At last she stood up and put a record on the phonograph, some of Mr. Perry's American jazz—Benny Goodman. A friend had sent Mr. Perry the record. “Strut, Miss Lizzie.” That was the song she liked.

She swayed back and forth on the carpet before the windows, looking out into the dark garden.

When she turned around, she saw that Manford was watching her.
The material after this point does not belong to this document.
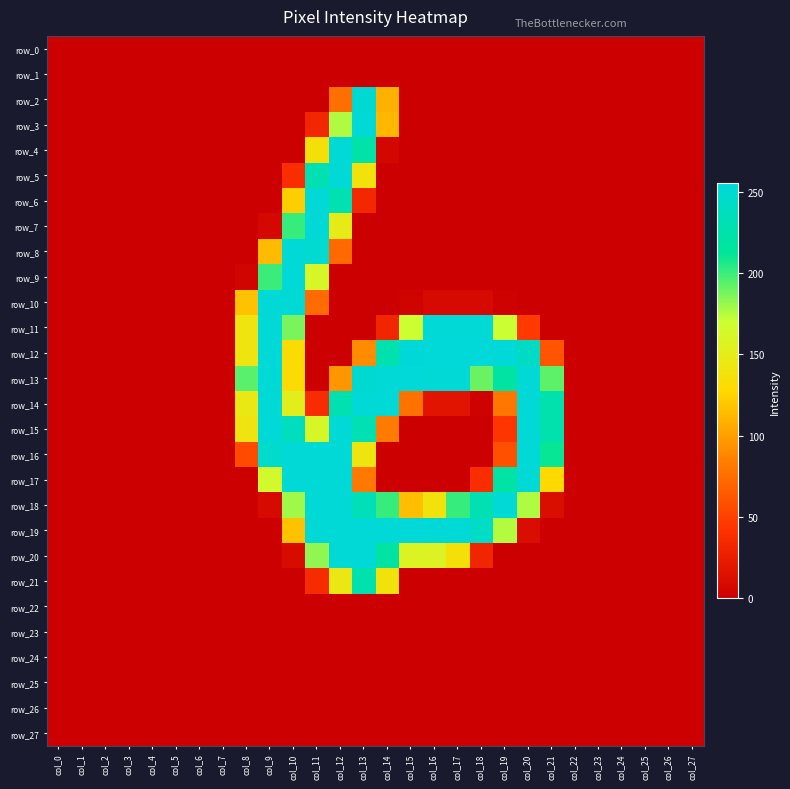

True or false: row_16 has a value of 0 at col_17.

True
She smiled at him, lifted her arms, took a turn with an imaginary partner around the furniture, around the chair he was sitting in, so that he had to swivel his head to keep her in view.

“I'm dancing, Manford,” she called to him as she sailed away to the far side of the room. “This is how it's done.”

And then she came back and stood before him, hopping up and down, smiling. “Come on,” she said, breathing hard now, holding out her hands, happy. “Come on up and have a dance with us.”

But he shook his head, put his face down on his forearm.

She leaned down, caught his hands in her own, pulled him up.

He stood woodenly before her, his face serious, and allowed her to hold his hands. She tried to swing them back and forth, smiling and nodding at him. “That's it,” she said, as his arms began to loosen up, as she felt him begin to take up the rhythm.

She began to feel excited; perhaps this
was
what he'd needed, she thought—to learn to dance! And then he mightn't be so clumsy; he wouldn't fall so much. It was always shocking to see him fall, a grown man falling down like a child, like a little boy. She hated it, hated watching him pick himself up.